Synthesizing several decades of research, the authors note:

"Massed practice gives us the warm sensation of mastery because we're looping information through short-term memory without having to reconstruct the learning from long-term memory ... [T]he fluency gained through massed practice is transitory, and our sense of mastery is illusory."

Real mastery of material, the authors emphasize, comes through reconstructing knowledge. That means forcing yourself to recall your understanding of a subject from memory, which you can hack with techniques like retrieval, elaboration, and generation.

Catering to your "learning style"

You've probably said that you're a visual or auditory learner.

You may be mistaken.

"The idea that individuals have distinct learning styles has been around long enough to become part of the folklore of education practice and an integral part of how many people perceive themselves," the authors write.

"The underlying premise says that people receive and process new information differently," they continue.
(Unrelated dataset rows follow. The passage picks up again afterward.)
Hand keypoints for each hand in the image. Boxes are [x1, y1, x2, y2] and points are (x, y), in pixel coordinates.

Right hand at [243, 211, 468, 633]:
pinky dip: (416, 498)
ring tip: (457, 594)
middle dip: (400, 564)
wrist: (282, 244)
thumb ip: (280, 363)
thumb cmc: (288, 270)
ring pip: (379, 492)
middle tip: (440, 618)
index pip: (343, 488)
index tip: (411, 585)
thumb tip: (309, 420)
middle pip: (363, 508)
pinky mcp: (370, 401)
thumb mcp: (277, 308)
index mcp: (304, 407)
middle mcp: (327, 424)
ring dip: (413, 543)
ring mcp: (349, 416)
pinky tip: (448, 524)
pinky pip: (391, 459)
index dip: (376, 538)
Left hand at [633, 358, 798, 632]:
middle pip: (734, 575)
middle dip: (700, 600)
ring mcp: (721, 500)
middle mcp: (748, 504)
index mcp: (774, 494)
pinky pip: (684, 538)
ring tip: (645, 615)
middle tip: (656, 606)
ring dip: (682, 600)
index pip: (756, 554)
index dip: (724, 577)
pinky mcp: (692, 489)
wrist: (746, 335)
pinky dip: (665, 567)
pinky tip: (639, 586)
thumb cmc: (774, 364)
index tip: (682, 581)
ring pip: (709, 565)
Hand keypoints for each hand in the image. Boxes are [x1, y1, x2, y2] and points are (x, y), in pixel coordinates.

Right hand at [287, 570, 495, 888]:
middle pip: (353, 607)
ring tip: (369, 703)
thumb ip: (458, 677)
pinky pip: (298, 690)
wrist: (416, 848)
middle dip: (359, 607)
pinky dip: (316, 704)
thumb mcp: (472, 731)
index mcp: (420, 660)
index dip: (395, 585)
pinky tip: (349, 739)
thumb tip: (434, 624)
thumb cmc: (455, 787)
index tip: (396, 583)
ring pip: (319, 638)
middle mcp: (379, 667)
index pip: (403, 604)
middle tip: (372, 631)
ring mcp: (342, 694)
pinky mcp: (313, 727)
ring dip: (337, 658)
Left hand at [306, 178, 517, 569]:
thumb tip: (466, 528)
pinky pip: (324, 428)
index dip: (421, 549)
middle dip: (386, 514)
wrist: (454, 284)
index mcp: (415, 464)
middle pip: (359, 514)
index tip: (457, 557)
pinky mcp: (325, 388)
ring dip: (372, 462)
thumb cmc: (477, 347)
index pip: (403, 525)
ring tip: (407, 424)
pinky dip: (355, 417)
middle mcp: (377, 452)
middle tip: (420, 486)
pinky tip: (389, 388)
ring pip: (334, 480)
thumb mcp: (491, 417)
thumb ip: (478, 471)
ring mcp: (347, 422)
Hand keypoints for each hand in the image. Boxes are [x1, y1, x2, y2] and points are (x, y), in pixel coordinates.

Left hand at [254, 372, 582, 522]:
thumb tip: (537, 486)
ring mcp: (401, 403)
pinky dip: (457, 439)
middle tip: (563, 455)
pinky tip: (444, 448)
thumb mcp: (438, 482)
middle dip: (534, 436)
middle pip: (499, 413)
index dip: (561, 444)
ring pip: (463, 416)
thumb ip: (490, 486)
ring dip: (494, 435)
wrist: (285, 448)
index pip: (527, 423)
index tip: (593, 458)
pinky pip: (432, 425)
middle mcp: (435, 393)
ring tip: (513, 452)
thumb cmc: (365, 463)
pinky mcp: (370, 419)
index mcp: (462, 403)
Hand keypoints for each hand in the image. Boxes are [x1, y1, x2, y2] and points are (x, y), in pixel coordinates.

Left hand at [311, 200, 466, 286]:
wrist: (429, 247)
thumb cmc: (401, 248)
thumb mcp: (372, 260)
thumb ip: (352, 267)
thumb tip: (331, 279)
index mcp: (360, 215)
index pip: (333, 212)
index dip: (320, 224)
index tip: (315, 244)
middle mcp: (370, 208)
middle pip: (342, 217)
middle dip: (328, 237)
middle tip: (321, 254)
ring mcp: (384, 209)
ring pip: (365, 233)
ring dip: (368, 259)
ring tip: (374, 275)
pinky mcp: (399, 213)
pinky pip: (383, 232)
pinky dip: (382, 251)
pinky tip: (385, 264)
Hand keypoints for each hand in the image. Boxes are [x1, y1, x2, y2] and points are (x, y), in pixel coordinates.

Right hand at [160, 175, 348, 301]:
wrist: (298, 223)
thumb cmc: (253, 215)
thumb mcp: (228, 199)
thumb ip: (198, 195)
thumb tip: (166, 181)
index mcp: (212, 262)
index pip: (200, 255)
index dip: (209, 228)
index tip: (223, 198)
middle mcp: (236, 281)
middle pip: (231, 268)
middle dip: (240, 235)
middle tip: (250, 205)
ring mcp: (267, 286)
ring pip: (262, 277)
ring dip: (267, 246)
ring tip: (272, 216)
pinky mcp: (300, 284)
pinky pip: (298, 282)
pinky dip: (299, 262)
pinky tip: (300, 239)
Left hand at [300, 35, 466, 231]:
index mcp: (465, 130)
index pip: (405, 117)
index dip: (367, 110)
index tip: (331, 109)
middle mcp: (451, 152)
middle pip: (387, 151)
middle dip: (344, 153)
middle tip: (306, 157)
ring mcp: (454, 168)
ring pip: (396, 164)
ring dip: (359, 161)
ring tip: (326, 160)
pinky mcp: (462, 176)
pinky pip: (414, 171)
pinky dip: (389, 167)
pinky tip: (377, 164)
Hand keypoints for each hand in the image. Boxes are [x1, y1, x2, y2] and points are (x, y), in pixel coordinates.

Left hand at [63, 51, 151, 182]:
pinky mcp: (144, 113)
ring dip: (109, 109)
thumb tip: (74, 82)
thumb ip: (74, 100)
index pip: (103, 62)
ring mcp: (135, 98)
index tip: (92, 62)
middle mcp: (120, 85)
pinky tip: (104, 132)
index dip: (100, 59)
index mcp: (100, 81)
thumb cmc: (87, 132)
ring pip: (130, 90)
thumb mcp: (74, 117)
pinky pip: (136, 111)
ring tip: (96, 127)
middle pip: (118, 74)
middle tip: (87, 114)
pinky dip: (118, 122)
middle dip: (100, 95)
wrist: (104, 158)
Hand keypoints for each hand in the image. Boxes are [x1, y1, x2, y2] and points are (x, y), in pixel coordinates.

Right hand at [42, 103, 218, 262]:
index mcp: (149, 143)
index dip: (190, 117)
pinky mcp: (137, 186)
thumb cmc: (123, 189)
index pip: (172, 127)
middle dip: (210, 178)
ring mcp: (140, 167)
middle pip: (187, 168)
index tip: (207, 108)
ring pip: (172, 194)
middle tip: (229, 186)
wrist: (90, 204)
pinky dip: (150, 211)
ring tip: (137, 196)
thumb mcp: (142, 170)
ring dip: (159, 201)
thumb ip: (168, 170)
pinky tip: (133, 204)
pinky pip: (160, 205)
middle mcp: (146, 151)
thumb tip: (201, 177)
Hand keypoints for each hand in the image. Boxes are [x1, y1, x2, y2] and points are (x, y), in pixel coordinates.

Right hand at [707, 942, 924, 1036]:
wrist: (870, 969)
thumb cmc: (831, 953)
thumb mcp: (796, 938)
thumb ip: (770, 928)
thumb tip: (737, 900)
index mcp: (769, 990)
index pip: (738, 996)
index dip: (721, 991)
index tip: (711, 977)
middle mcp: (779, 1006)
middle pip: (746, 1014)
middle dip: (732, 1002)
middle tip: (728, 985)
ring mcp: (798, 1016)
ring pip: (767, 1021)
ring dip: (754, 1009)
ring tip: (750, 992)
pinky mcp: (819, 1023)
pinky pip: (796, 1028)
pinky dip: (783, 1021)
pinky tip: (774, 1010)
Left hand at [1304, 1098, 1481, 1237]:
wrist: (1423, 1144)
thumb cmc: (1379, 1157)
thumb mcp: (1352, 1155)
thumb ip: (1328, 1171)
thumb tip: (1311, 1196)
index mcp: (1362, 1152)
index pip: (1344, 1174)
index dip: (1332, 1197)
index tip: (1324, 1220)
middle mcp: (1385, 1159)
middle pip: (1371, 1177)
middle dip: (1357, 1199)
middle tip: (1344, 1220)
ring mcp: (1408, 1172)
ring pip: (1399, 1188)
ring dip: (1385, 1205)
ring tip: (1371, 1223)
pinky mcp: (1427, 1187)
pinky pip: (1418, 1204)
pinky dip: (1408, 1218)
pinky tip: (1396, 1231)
What's more, the theory holds that folks who don't get info in their preferred learning style — written, heard, etc. — are getting the pedagogical shaft.

This sentiment, the authors insist, is toxic, since saying that you have one learning style and not another gives you a "corrosive, misguided sense of diminished potential."

If you identify as someone with a "low kinesthetic" learning ability, then you'll likely stray away from athletics, rock-climbing, dancing, yoga, or any of the various ways to take advantage of having a body. If you identify as a "low-auditory" learner, then you'll turn yourself away from listening to music, lectures, and the like. Taking yourself to have one speciality — and many weaknesses — is impoverishing.

Instead, Brown, Roediger, and McDaniel encourage you to adopt an idea of "successful intelligence": an attitude of bringing all your tools to the learning table. Yes, you do have different kinds of intelligence — Cornell University psychologist Robert Sternberg's model says it's analytical, creative, and practical — but that doesn't mean you have a certain "type" of learning.

Instead, when you're trying to master an idea, approach it with the full breadth of your intelligences. Rather than having your "learning style" limit your ability, use every way to learn you have available to you.